■ **Textauszug**:
····················

Schachbrett mit zehn Damen

von Kaa Linder

Zürich, 16. August 2014. Es ist ein seltenes Glück, Theater aus dem Iran zu sehen. Noch dazu als Uraufführung an einem der bestdotierten Theaterfestivals der Schweiz – am Zürcher Theater Spektakel. "Sâl Sâniye" ist überdies ein Stück, das sich mit Frauenthemen auseinandersetzt und von jungen Frauen gespielt wird. Umso erstaunlicher und umso enttäuschender, dass es für eine deutsche Übersetzung des in Farsi gesprochenen Theaterabends nicht gereicht hat. Denn die jüngste Arbeit des iranischen Regisseurs Hamid Pourazari und seiner Papatiha Theatre Group lebt von den Dialogen und Erzählungen.

····················

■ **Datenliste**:
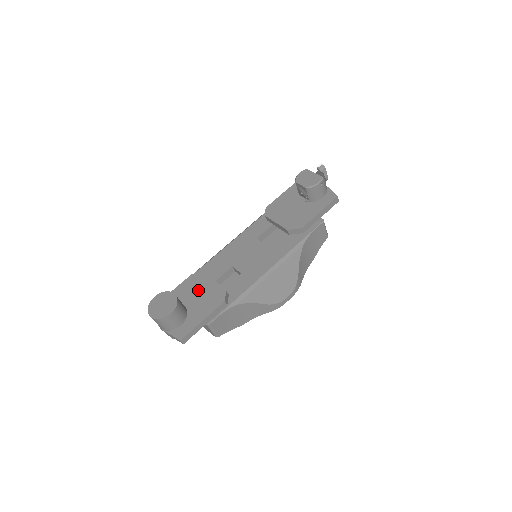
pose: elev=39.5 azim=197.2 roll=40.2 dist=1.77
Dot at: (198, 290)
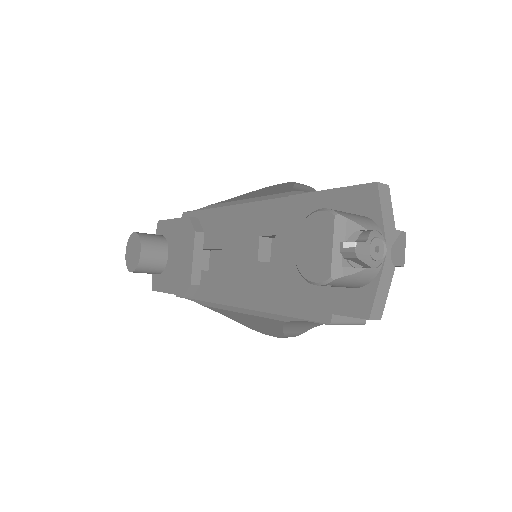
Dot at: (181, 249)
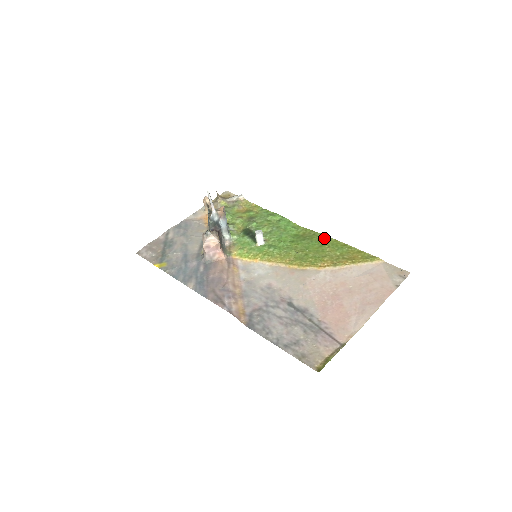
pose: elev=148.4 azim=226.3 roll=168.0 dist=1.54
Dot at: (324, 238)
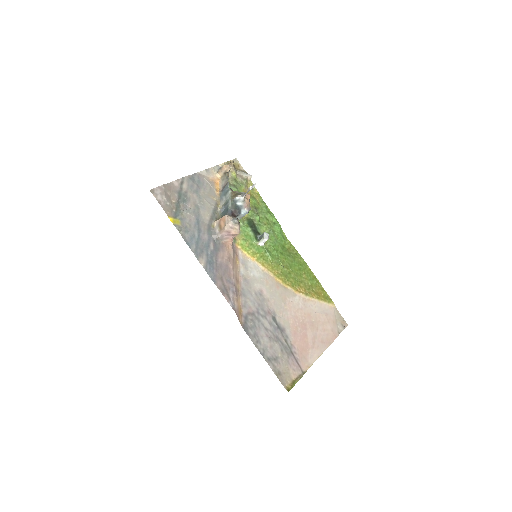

····················

■ **Aufgaben**:
1. Ändere den Abschnitt der Theaterkritik, der mit "Zürich, 16. August" beginnt und sich bis "Dialogen und Erzählungen." erstreckt, indem du "Zürcher Theater Spektakel" durch "Berliner Theatertreffen" ersetzt, und gib ihn so wieder.
2. Welche Theatergruppe leitet der Regisseur Hamid Pourazari laut der Theaterkritik?

■ **Vollständige Lösungen**:
1.
Zürich, 16. August 2014. Es ist ein seltenes Glück, Theater aus dem Iran zu sehen. Noch dazu als Uraufführung an einem der bestdotierten Theaterfestivals der Schweiz – am Berliner Theatertreffen. "Sâl Sâniye" ist überdies ein Stück, das sich mit Frauenthemen auseinandersetzt und von jungen Frauen gespielt wird. Umso erstaunlicher und umso enttäuschender, dass es für eine deutsche Übersetzung des in Farsi gesprochenen Theaterabends nicht gereicht hat. Denn die jüngste Arbeit des iranischen Regisseurs Hamid Pourazari und seiner Papatiha Theatre Group lebt von den Dialogen und Erzählungen.

2. Die Papatiha Theatre Group.